→ Data listing:

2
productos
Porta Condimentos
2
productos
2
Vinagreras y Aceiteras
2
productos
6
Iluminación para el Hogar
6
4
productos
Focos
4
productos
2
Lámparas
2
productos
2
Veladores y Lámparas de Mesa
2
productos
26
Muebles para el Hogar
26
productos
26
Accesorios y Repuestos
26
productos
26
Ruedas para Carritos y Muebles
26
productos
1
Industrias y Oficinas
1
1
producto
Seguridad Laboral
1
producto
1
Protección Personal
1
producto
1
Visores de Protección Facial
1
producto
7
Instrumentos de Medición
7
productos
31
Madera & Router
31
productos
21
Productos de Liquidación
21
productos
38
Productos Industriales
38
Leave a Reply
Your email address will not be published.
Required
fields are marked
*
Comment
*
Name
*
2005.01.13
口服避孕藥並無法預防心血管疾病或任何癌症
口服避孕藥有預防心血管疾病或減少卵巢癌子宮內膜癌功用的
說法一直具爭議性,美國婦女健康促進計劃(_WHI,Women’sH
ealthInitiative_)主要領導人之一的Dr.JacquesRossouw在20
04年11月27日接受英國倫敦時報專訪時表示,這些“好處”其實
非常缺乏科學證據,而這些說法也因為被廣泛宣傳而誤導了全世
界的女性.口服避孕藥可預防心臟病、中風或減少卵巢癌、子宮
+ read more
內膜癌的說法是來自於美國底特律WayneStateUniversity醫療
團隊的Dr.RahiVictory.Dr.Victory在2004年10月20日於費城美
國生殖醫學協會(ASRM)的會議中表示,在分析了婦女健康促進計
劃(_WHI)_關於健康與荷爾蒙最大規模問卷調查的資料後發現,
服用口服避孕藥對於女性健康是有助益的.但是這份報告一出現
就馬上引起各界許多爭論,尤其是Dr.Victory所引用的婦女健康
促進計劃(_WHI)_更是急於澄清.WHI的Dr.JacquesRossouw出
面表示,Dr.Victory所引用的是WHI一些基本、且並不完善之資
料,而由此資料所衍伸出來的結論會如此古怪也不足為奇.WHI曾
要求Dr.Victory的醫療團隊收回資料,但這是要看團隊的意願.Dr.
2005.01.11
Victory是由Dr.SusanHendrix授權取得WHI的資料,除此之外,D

→ Try it: Given the word "Muebles", show every line of the records that contains it.

→ Reply:
Muebles para el Hogar
Ruedas para Carritos y Muebles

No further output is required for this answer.